Leveraging Big Data to Manage Population Health
Managing and countering social determinants of population health is critical to improving health outcomes, bridging care gaps, and reducing costs. Healthcare has long focused on using big data to deliver outcomes and with a rapid transition. To bring value-based care underway, harnessing data sources to collect physical, behavioral, and socioeconomic health information has become critically important. Here’s how health IT and big data can help providers determine the impact of social determinants:
– Integrating data from disparate sources to understand the population composition and stratify people into groups according to the risk score. Practices can be attentive to the underlying factors that shape patient and community health and gain more information about what would benefit the patients.
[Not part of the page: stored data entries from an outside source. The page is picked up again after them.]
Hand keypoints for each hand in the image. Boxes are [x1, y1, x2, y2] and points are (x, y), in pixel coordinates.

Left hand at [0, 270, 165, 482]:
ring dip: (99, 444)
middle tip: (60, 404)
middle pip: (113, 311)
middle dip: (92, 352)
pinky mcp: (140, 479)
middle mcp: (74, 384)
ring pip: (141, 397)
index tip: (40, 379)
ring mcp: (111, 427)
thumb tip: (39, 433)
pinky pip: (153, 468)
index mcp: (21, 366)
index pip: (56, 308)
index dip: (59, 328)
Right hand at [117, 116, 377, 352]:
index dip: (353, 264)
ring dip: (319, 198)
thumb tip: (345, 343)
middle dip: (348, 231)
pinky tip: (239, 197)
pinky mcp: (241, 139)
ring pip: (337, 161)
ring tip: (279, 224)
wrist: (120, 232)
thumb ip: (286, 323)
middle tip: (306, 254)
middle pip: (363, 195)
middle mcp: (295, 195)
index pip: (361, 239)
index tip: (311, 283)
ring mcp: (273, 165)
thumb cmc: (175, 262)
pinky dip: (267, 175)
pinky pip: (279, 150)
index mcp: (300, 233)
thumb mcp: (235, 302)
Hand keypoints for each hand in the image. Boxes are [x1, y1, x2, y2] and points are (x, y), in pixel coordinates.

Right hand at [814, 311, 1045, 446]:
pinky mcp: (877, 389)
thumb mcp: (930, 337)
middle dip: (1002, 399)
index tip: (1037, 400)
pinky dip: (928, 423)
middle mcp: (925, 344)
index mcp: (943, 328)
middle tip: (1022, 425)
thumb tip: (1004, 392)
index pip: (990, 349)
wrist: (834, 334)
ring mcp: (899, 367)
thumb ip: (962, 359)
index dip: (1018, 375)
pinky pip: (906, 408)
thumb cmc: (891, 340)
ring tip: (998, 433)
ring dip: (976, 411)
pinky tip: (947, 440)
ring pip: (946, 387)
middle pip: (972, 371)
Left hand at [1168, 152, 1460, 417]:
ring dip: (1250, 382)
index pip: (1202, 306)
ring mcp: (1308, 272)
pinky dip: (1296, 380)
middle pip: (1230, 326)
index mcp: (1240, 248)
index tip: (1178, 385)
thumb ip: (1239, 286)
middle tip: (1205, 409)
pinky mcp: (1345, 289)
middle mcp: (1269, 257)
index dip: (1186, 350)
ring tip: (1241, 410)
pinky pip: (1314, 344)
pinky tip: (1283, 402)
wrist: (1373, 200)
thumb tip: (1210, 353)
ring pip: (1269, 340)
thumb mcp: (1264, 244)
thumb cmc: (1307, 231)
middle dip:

– Provide a complete picture of a patient’s lifestyle in a consolidated form and putting together a care team to track SDOH.
– Create awareness and visibility around both clinical and social services about the impacts of these determinants.
– Engage health IT services to provide prescriptive analytics addressing the gaps in care.
– Patient data, complete with SDOH information permits a better understanding of challenges each patient face in pursuit of health. By identifying the resources, they need to build we can sustain value-based outcomes.
A healthcare organization based in Minneapolis focused its efforts to improve physical, behavioral, and socioeconomic aspects of care using health IT. Their efforts have resulted in a reduction in ER visits, increased attention to preventive care, and improvements in overall population levels. They also managed to save $2.44 million within two years!
The Road Ahead
It wasn’t until we had the technological prowess to deal with the increasing population, we found innovative solutions to deliver better clinical outcomes. Today, from where we are, we can not only predict the cause of a disease but also who is it going to affect! Healthcare is changing rapidly, and we need to be future-ready to create impact at scale. Social determinants have proven to be a major stepping stone for preventive care and improvising on it could really mean a big win for everyone.